The container reads and modifies this copy — the original image layers underneath remain reused as-is. When the container is deleted, this writable layer (its own snapshot created just for this container) is discarded. The image layers remain exactly as they were.
This is why running a container a hundred times never changes the image.
Summary
- An image layer is a real filesystem snapshot saved on disk — like a machine that's switched off, filesystem intact but not running
- A container is the final image switched on — running with real RAM and processes
FROMreuses an existing snapshot;RUNneeds a temporary container;COPY/ADDmodify the snapshot directly without one- Docker reuses cached snapshots layer by layer — as soon as a layer changes or moves, everything from that point is rebuilt
- Containers get a writable copy of the final image snapshot on top; the image layers themselves are never modified
What Was Simplified — For the Curious
1. Docker uses OverlayFS — each layer stores only a diff of the previous layer, not a full snapshot
The main article says Docker makes a copy of the final image snapshot for each container, and describes image layers as full snapshots. That's the right mental model to start with, but the actual storage is more efficient in both cases.
2. How the diff actually works
Say the existing layer has this structure:
abc/
pqr/
XYZ/
def
Now a new layer runs a command that creates lmn inside XYZ. The new layer's diff stores only the new thing — just the path to lmn:
abc/
pqr/
XYZ/
lmn ← only this is new
abc/, pqr/, XYZ/ appear here only as the path structure needed to reach lmn. They are not copies of those directories with all their contents. def is nowhere in this diff — it stays only in the layer below.
When a container starts (or when a temporary container is created during build), Docker merges all the layer diffs together into a single unified view — and that merged view is the complete filesystem the container sees:
abc/
pqr/
XYZ/
lmn ← from new layer
def ← from layer below
This same merging happens for both temporary containers created during build and actual containers at runtime — same mechanism either way.

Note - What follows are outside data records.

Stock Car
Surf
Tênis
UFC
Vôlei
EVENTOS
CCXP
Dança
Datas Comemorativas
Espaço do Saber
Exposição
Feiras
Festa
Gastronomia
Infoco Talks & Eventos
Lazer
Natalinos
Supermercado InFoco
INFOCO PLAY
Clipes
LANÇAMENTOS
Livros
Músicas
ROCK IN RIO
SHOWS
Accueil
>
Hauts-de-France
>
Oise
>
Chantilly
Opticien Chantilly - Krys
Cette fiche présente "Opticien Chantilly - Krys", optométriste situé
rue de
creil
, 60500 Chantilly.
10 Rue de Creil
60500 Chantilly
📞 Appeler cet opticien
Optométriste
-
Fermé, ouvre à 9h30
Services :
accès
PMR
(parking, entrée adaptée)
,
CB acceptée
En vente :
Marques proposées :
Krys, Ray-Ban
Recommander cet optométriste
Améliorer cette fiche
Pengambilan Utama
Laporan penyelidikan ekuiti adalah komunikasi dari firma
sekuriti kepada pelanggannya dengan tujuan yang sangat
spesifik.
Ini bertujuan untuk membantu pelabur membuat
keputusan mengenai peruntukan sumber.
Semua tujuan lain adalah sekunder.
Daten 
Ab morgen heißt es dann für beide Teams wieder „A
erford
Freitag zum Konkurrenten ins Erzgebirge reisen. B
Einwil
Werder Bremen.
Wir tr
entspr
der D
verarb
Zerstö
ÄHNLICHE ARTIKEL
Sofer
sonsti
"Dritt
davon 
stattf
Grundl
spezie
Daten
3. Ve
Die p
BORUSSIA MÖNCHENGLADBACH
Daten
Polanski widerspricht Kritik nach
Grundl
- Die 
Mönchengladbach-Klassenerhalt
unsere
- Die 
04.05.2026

Both image layers and the container's writable layer follow the same principle — each is a diff of the previous layer, storing only what changed. The difference is that image layers are fixed once created, they never change. The container's writable layer is writable and grows as the container runs — as it creates or modifies files, only those files are added to its diff. Files the container never touches are never copied — they are read directly from the image layers below. When the container is deleted, this writable layer diff is discarded.

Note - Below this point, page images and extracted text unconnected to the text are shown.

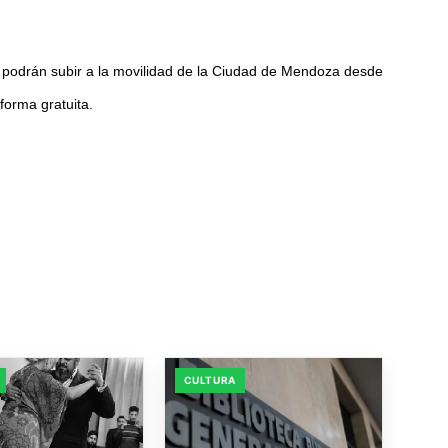
r podrán subir a la movilidad de la Ciudad de Mendoza desde
forma gratuita.
CULTURA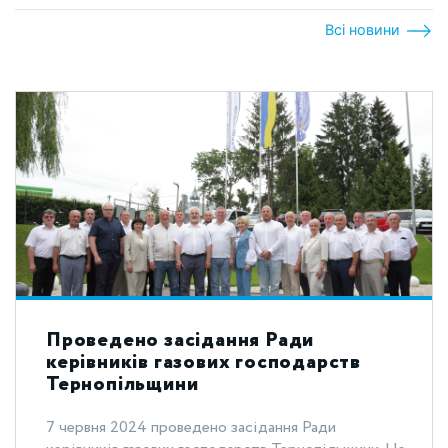
Всі новини
Проведено засідання Ради
керівників газових господарств
Тернопільщини
7 червня 2024 проведено засідання Ради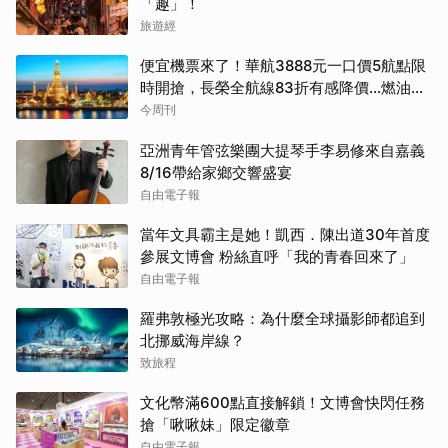
「趣」！
旅遊經
便宜機票來了！華航3888元一口價5航點限
時開搶，長榮全航線83折有感降價…燃油稅
8/9調漲早買早省
今周刊
亞洲青年管弦樂團大提琴手李易修來自嘉義
8/16帶給家鄉交響盛宴
自由電子報
當年文具霸主是她！凱西．陳出道30年首度
參展文博會 粉絲直呼「我的青春回來了」
自由電子報
羅弗敦極光攻略：為什麼全球攝影師都追到
北挪威海岸線？
致旅程
文化幣滿600點直接解鎖！文博會快閃任務
搶「啾啾妹」限定徽章
自由電子報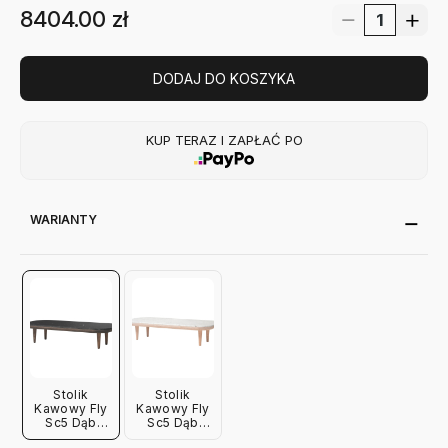
8404.00
zł
DODAJ DO KOSZYKA
KUP TERAZ I ZAPŁAĆ PO
WARIANTY
Stolik
Stolik
Kawowy Fly
Kawowy Fly
Sc5 Dąb
Sc5 Dąb
Przydymiony-
Olejowany-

For a deleted file, Docker stores a special hidden marker file (called a whiteout file) named .wh.filename in that layer's diff. When building the merged view, Docker sees the marker and hides that file from the layers below — making it appear deleted.
3. docker commit saves container state as a new image: You can take a running or stopped container — runtime changes included — and save its current filesystem state as a new image using docker commit. This is separate from the normal build process and generally discouraged in favour of Dockerfiles.